The billionaire investor Bill Ackman, who helped oust Claudine Gay as Harvard president in a scandal over alleged plagiarism and campus antisemitism, is “completely losing it” over stories in which Business Insider said his wife, the academic Neri Oxman, “plagiarised some passages” in her own dissertation.
So said Adib Sisani, communications director for Axel Springer, the German company that owns Insider, in comments to the news website Puck.
Responding to Ackman’s claim that the Insider stories about Oxman were motivated by antisemitism, Sisani said: “That’s a very hard red line. Those are accusations that we’re going to make triple-sure are outrageous and not based in reality. Most people underestimated the way that Bill Ackman is completely losing it.”
Axel Springer previously announced an internal review of the stories about Oxman, reportedly stirring anger among employees of Insider.
Sisani told Puck: “The outcome of the review is pretty clear. We believe in our own editorial standards. Of course there’s not a bias in the sense that his wife is Jewish – that’s so far out there. What remains is: did we give him and his wife enough time to comment? I’m sure there’s an email trail that’s easily reviewed. Could there be an outcome where maybe we give them an hour extra?”
Ackman did not comment.
His comments about Gay are widely seen to have played a central role in forcing her resignation, which came weeks after a hearing on Capitol Hill in which Republicans aggressively questioned four college presidents about alleged antisemitism among students protesting the Israel-Hamas war.
The president of the University of Pennsylvania, Elizabeth Magill, resigned shortly after the hearing. Hit with plagiarism accusations, Gay was at first supported by Harvard but eventually quit too, though she remains on faculty.

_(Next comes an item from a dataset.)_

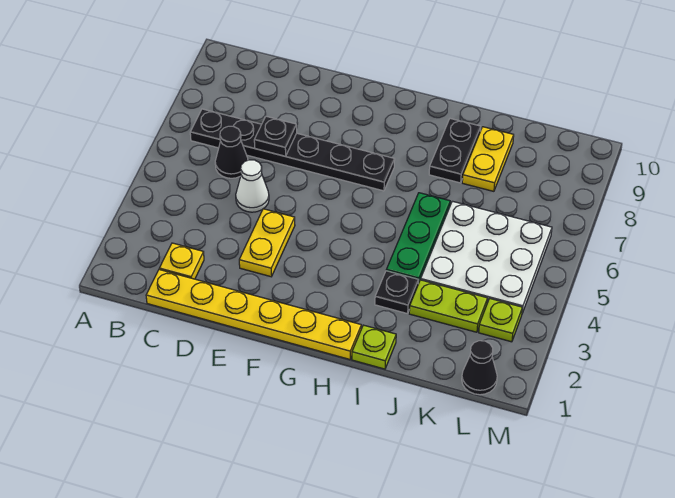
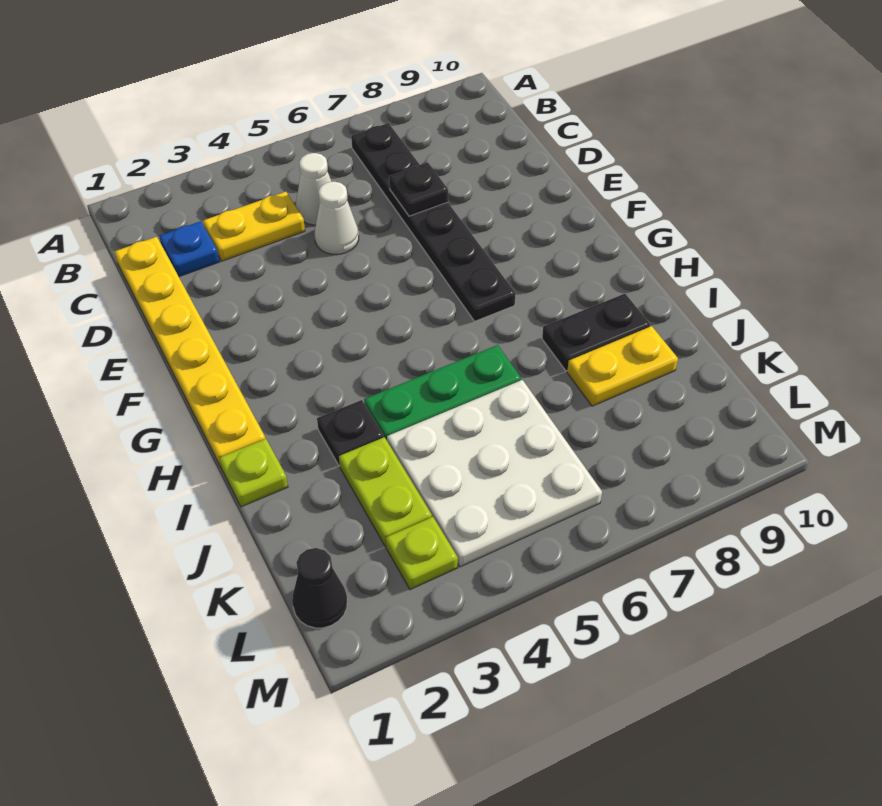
yellow plate C2 level 1 -> blue plate C2 level 1
none -> white cone C5 level 1
black cone C6 level 1 -> none
yellow plate E3:E4 level 1 -> yellow plate C3:C4 level 1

Ackman, who went to Harvard, mounted his campaign to oust Gay largely through social media. The campaign in part stemmed from how “officials at his alma mater, to which he’s donated tens of millions of dollars, and its president, Claudine Gay, [had] not heeded his advice on a variety of topics”, according to the New York Times.
After Gay resigned, Ackman posted a 4,000-word essay on X that mentioned “racism against white people”; universities’ efforts to increase diversity; and accusations that student groups were “supporting terrorism”.
“We have a lot more work to do,” he concluded. “Let’s get at it.”